Provided text:
----

You’re probably wondering why things don’t seem to be working as they should. Looking back at the Lockdown it’s easy to fall into the trap of thinking that the government are in control of everything that’s been happening and that everything that has happened has been the result of reasoned decision making at the highest levels.
Look more closely and you begin to see the mistakes. The errors in judgement. The key milestones when decisions were taken that have resulted in things for us all taking a turn for the worse.
Without fail, these are the points where decisions have been made where there is no history to reference, where no precedent has been set, where none of the members of the Government have ever had reason to tread or cast a view before.
Where everything else that has taken place has been concerned, the decisions have seemed easy, because there has been a guidebook, a framework, a way of doing things, or what is known as a procedure to address events of these kinds when they take place.
Events that fall outside the scope of procedure or where procedure is outdated or doesn’t cater for the needs of our 21st Century World require leadership skills that our Politicians and the people that advise them simply do not have. That is where everything to do with Coronavirus and the Lockdown has began to go very wrong.
People who are or have always been insulated from the ways of the world and the life experiences of the governed should never be given the responsibility to govern. Yet that is how the broken British Political system works.

Earlier this week, one of the more in-tune MPs at Westminster, Tory Steve Baker wrote in a Tweet that ‘All our imaginations were unequal to the task of foreseeing the consequences of closing down a large proportion of our economy and society.’
Outside of Parliament and outside of the establishment, at least some were not so blinkered or deficient of the understanding and foresight necessary to know what the Government was about to unleash and how inadequate and destructive the financial remedies would be that like the Lockdown, the Johnson Government imposed by choice.

----

Records from a collection:
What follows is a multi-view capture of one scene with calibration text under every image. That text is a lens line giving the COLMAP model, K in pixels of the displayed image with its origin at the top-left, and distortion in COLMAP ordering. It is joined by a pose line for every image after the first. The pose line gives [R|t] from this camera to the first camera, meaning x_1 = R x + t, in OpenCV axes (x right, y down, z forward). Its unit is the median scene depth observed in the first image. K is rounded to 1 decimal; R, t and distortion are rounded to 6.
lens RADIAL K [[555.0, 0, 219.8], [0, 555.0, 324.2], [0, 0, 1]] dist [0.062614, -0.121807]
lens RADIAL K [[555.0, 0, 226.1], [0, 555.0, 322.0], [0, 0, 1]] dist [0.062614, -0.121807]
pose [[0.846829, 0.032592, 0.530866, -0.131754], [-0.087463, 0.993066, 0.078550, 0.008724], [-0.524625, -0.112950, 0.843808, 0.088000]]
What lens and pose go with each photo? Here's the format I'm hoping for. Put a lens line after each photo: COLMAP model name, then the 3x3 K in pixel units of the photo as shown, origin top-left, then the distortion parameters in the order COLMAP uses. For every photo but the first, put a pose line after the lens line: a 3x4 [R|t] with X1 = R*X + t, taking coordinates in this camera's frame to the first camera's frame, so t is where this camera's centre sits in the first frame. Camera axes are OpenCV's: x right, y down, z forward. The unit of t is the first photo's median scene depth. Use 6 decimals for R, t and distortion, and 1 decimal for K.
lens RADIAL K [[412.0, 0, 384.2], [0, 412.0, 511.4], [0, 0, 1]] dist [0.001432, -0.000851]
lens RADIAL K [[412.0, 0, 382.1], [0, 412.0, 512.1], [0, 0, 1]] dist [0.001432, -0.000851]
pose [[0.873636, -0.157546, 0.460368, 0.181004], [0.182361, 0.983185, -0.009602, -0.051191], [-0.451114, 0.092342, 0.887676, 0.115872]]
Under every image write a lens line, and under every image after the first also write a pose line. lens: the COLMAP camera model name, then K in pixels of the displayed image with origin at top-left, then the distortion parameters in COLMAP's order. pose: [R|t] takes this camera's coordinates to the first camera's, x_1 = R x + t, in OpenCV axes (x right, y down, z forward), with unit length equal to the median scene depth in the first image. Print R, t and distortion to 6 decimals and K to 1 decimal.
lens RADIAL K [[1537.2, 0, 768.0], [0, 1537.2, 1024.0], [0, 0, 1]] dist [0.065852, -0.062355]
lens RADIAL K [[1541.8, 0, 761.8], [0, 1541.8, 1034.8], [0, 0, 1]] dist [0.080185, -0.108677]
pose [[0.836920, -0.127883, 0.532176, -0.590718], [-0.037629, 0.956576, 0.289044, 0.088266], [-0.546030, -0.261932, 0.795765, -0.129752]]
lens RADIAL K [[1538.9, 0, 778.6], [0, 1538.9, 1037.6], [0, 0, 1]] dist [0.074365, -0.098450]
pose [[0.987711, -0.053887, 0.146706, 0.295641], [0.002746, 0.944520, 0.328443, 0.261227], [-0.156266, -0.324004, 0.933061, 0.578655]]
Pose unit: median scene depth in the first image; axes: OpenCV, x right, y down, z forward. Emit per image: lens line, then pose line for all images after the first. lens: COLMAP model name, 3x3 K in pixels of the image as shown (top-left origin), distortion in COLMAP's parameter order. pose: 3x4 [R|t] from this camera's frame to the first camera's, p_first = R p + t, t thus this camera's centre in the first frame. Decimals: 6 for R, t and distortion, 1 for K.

----

List of tasks:
**A.** According to the piece on the Lockdown, which MP at Westminster wrote a Tweet about the consequences of closing down the economy and society?
**B.** Duplicate the part of the piece on the Lockdown starting at "Where everything else" and ending at "go very wrong.".
**C.** Finish out the next part of the piece on the Lockdown, carrying on from its final sentence.
These records aren't needed for anything here.

Activity answers:
**A.** Tory Steve Baker

**B.**
Where everything else that has taken place has been concerned, the decisions have seemed easy, because there has been a guidebook, a framework, a way of doing things, or what is known as a procedure to address events of these kinds when they take place.
Events that fall outside the scope of procedure or where procedure is outdated or doesn’t cater for the needs of our 21st Century World require leadership skills that our Politicians and the people that advise them simply do not have. That is where everything to do with Coronavirus and the Lockdown has began to go very wrong.

**C.**
The reality is that if there had been a procedure in place to address a national crisis of this kind, the provision that was made may well have been better than what elected Politicians have put together when making choices that have illustrated that they are well and truly out of their depth.
As with the off-the-shelf test and trace strategy that they failed to implement, there would have been a risk that they would think better of using it in the heat of the moment. But one can certainly live in hope that that’s what they might have otherwise done.
Instead, the rise of movements of those disenfranchised by the Lockdown and inadequacy of the financial remedies such as #ForgottenLtd and #ExcludedUK illustrate only the tip of the iceberg that exists in relation to the lack of provision and support for people and businesses that were stopped in their tracks and the disparity that exists between what the politicians believe and what is actually going on for people in the world outside Westminster.
When politicians of the level and ability of Steve Baker are putting their hands up and opening admitting that they are not capable of living up to the responsibilities of the jobs which many of them long coveted, it is quite clear that whilst this political class continues to run the Country, as a people, we will continue to be well and truly damned.